Comment by pm2222

5 years ago

You are to the point and precise. This is exactly the problem.

  Each individual PoP did the right thing by dropping out of the anycast, but because they all did it, it was the wrong thing.

Somehow I feel the design is flawed because if abuses DNS server status a bit. I mean DNS server down and BGP withdrawal for the DNS server is a perfect combination, however connectivity between DNS and backend server down, DNS up and BGP withdrawal for DNS server is not. DNS did not fail and DNS should just fall back to some other operational DNS perhaps a regional/global default one.

I think this is not necessarily a flaw of the design. It's a fundamental weakness of the real world.
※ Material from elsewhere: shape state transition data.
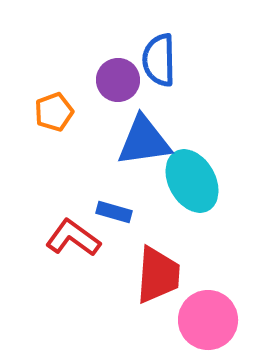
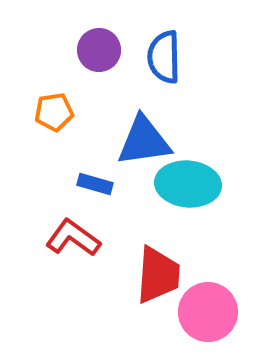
blue semicircle: moved 5 px right, 3 px up
purple circle: moved 19 px left, 30 px up
orange pentagon: rotated 12 degrees clockwise
cyan ellipse: moved 4 px left, 3 px down; rotated 56 degrees counterclockwise
blue rectangle: moved 19 px left, 28 px up
pink circle: moved 8 px up
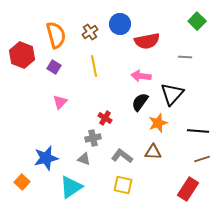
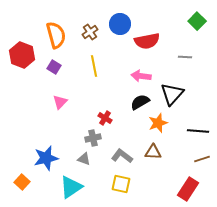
black semicircle: rotated 24 degrees clockwise
yellow square: moved 2 px left, 1 px up
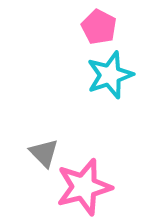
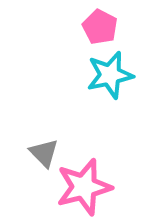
pink pentagon: moved 1 px right
cyan star: rotated 6 degrees clockwise
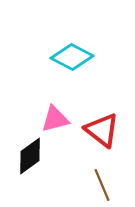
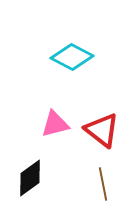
pink triangle: moved 5 px down
black diamond: moved 22 px down
brown line: moved 1 px right, 1 px up; rotated 12 degrees clockwise
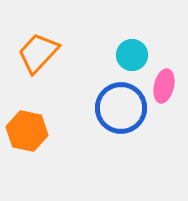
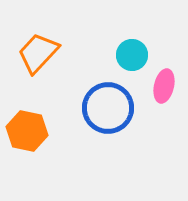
blue circle: moved 13 px left
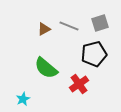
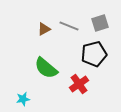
cyan star: rotated 16 degrees clockwise
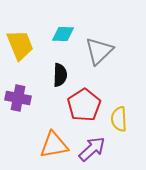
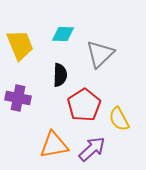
gray triangle: moved 1 px right, 3 px down
yellow semicircle: rotated 25 degrees counterclockwise
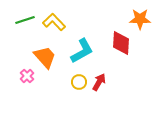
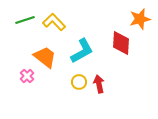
orange star: rotated 15 degrees counterclockwise
orange trapezoid: rotated 10 degrees counterclockwise
red arrow: moved 2 px down; rotated 42 degrees counterclockwise
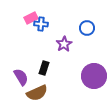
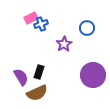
blue cross: rotated 24 degrees counterclockwise
black rectangle: moved 5 px left, 4 px down
purple circle: moved 1 px left, 1 px up
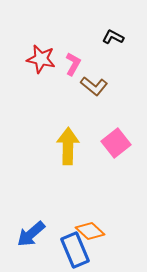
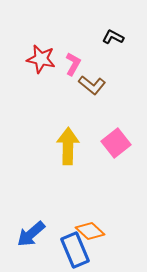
brown L-shape: moved 2 px left, 1 px up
Either you can take the backbone being unavailable as a symbol that the PoP is broken, and kill the PoP; or you can take the backbone being unavailable as a symbol that the backbone is broken and do your best.

When either interpretation is wrong, you'll need humans to come around and intervene. It's much more common that the only the PoP is broken, so having that require intervention results in more effort.

The flaw here is more that the intervention required to get the backbone back was hard to do because internal tools to bring back the backbone relied on DNS which relied on the backbone being up. As well, there were some reports that physical security relied on the backbone being up. And that restoring the backbone needed physical access.

This isn't the first largescale FB outage where the root cause was a bad configuration was pushed globally quickly. It's really something they need to learn not to do. But, even without that, being able to get key things running again, like the backbone, and DNS, and the configuration system(s), and centralized authentication, needs to be doable without those key systems running. I suspect at least some of that will be improved on, and hopefully regularly practiced.

  • I'm not going to claim to be a BGP expert, but as I understand it the way BGP propagation tends to work makes it a pretty global thing just in terms of how the router hardware handles stuff, which makes it unusually tricky to avoid.

    I don't disagree about the general problem mind, I just have a feeling that fixing "don't push configs globally" for BGP specifically is unusually complicated.

  •   internal tools to bring back the backbone relied on DNS which relied on the backbone being up
    

    So are you referring to same DNS servers sitting outside the backbone at the various PoPs? I'd imagine some internal DNS servers which stays in the backbone at use here, unless of course the FB engineers themselves were disconnected from those internal DNS servers.

    • I don't recall how internal DNS was setup (and determining from the outside isn't really possible), but there were comments in the incident report that DNS being unavailable made it harder to recover.